■ **Document passage**:
Intermediary shall only be required to provide information relating to
Shareholder-Initiated Transfer Purchases or Shareholder-Initiated Transfer
Redemptions. Prior to October 16, 2007, the Fund Agent and the Intermediary
agree that any request for Transaction Information, and the Intermediary's
response, shall be governed by whatever practices the Fund Agent and the
Intermediary had utilized in the absence of a formal agreement, if any, to
govern such requests.
3. Period Covered by Request. Any Request must set forth a specific period
for which the Transaction Information is being sought (the "Covered Period"),
but the Covered Period (i) shall not include any day that is earlier than 180
days prior to the day Intermediary received the Request; and (ii) shall not
include any period prior to October 16, 2007. The Fund Agent may request
Transaction Information older than 180 days from the date of the Request (but
not earlier than October 16, 2007) if it demonstrates Good Cause to
Intermediary.

■ **Stored data entries**:

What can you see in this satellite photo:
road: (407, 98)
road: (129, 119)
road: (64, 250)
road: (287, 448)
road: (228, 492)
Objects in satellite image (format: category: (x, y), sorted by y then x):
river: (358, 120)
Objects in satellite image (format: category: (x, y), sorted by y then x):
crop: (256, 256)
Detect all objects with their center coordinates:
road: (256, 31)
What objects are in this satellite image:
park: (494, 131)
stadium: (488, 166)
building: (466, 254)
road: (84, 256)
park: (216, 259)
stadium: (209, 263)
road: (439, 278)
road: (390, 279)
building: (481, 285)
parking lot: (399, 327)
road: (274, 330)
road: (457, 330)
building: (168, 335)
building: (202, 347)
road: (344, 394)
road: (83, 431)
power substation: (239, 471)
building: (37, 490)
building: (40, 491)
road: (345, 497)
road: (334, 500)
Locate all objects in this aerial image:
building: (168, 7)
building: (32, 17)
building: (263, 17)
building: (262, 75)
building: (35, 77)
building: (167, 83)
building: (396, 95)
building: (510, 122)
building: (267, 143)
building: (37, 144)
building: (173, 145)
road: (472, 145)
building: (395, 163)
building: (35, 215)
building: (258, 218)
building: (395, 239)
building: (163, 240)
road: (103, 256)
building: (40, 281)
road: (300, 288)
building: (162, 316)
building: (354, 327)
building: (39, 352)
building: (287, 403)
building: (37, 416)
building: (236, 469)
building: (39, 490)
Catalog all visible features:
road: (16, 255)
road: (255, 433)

■ **Tasks**:
- a) Summarize the passage on transaction information requests in two sentences.
- b) Write out the passage on transaction information requests starting at "3. Period Covered" and ending at "Intermediary.", substituting "Review Period" for "Covered Period".
The listing plays no part in this work.

■ **Results of the tasks**:
- a) Before October 16, 2007, any request for Transaction Information and the Intermediary's response follow whatever practices the Fund Agent and the Intermediary used without a formal agreement. A Request must name a Covered Period that reaches back no more than 180 days before the Intermediary received it and not before October 16, 2007, though the Fund Agent may seek older information, still not earlier than that date, by showing Good Cause to the Intermediary.

- b)
3. Period Covered by Request. Any Request must set forth a specific period
for which the Transaction Information is being sought (the "Review Period"),
but the Review Period (i) shall not include any day that is earlier than 180
days prior to the day Intermediary received the Request; and (ii) shall not
include any period prior to October 16, 2007. The Fund Agent may request
Transaction Information older than 180 days from the date of the Request (but
not earlier than October 16, 2007) if it demonstrates Good Cause to
Intermediary.